**WHAT YOU HAVE TO DO**
Set down exactly each line of the entries below, beginning at the one that contains "- 邮箱: loumin@outlook.com" and ending at the last, and no others.

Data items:
*** Block opens ***
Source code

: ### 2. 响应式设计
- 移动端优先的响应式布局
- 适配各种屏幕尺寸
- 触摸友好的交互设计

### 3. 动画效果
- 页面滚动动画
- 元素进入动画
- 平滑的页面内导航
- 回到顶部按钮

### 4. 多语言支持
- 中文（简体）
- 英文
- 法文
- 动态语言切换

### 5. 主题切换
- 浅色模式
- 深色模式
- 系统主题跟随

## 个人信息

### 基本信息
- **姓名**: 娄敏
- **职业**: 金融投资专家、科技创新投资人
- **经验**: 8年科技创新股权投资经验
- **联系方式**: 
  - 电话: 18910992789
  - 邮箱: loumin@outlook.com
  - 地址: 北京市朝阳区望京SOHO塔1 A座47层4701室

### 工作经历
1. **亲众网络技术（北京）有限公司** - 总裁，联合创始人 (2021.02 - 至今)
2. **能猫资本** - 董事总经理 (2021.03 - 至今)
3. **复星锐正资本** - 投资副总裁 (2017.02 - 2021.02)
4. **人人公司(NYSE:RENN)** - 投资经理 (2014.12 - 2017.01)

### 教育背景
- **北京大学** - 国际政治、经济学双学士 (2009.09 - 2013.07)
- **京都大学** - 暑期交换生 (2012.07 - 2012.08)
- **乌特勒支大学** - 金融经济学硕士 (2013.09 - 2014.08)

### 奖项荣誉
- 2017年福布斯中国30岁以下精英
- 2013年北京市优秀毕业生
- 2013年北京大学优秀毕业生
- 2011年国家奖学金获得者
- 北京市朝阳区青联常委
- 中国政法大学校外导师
*** Block closes ***
**TASK OUTPUT**
  - 邮箱: loumin@outlook.com
  - 地址: 北京市朝阳区望京SOHO塔1 A座47层4701室

### 工作经历
1. **亲众网络技术（北京）有限公司** - 总裁，联合创始人 (2021.02 - 至今)
2. **能猫资本** - 董事总经理 (2021.03 - 至今)
3. **复星锐正资本** - 投资副总裁 (2017.02 - 2021.02)
4. **人人公司(NYSE:RENN)** - 投资经理 (2014.12 - 2017.01)

### 教育背景
- **北京大学** - 国际政治、经济学双学士 (2009.09 - 2013.07)
- **京都大学** - 暑期交换生 (2012.07 - 2012.08)
- **乌特勒支大学** - 金融经济学硕士 (2013.09 - 2014.08)

### 奖项荣誉
- 2017年福布斯中国30岁以下精英
- 2013年北京市优秀毕业生
- 2013年北京大学优秀毕业生
- 2011年国家奖学金获得者
- 北京市朝阳区青联常委
- 中国政法大学校外导师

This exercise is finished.